There was a small increase in both publicly and privately funded construction spending in August.  Privately funded residential spending performed slightly better than construction as a whole but that increase was largely due to an uptick in multi-family construction expenditures.

The U.S. Census Bureau said today that total construction spending in the U.S. was estimated at a seasonally adjusted annual rate of $1,086.2 billion in August, an increase of 0.7 percent above the revised July estimate of $1,079.1 billion and up 13.7 percent from August 2014 when the estimate was $955.0 billion.

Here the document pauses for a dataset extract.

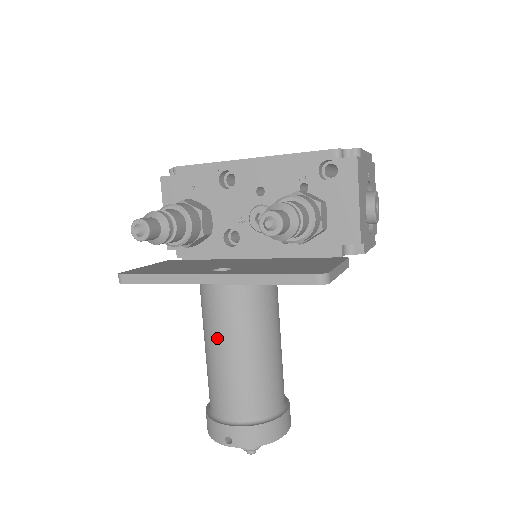
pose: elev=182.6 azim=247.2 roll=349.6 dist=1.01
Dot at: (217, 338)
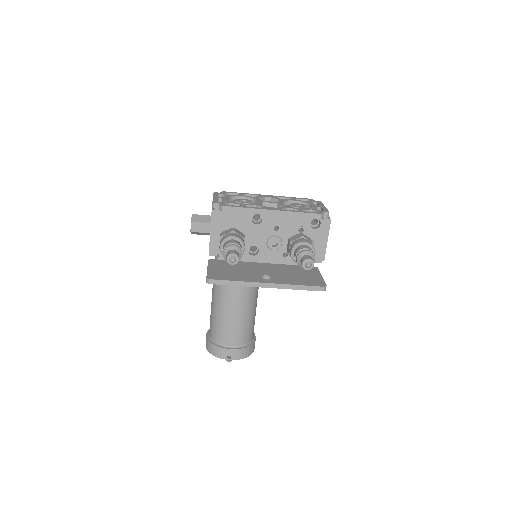
Dot at: (230, 302)
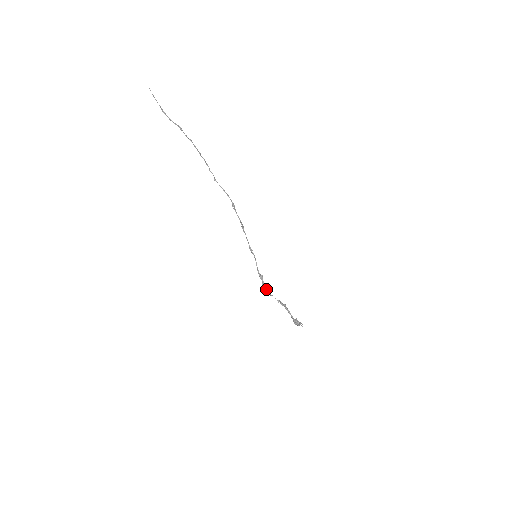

On a non-seasonally adjusted basis $100.9 billion was spent overall in August compared to $98.4 billion in July.  Through the end of August total 2015 construction spending is estimated at $683.4 billion, up 9.8 percent from the same year-to-date period in 2014.

Private construction spending was at a seasonally adjusted annual rate of $788.0 billion, also a 0.7 percent increase from July when the rate was $782.3 billion and 16.5 percent higher than in August 2014.

On a non-seasonally adjusted basis private spending was estimated at $70.5 billion compared to $69.2 billion in July.  Year-to-date private spending of $495.5 billion is 11.4 percent higher than the number for the same period last year.

Privately funded residential spending made up almost all of the total residential spending and was at a seasonally adjusted annual rate of $383.3 billion in August.  This is an increase of 1.3 percent from July and 16.1 percent from August 2014.  New single-family construction was at a rate of $218.8 billion, a month over month gain of 0.7 percent and 14.0 percent year-over-year.  Spending for new multi-family construction, at $53.5 billion, rose 4.8 percent and 24.7 percent from the two earlier periods.

Non-adjusted residential spending during the month was $35.7 billion, $20.6 billion of which was for new single-family units.  Year-to-date private spending through August was $140.0 billion, up 14.0 percent over 2014 while multifamily construction was up 24.8 percent.

Total public construction rose 0.5 percent from July to $298.2 billion, 7.0 percent higher than in August 2014.  Publicly funded residential spending was up 3.5 percent month over month and 32.9 percent year over year but the number was still a relatively negligible $6.7 billion on an annualized basis.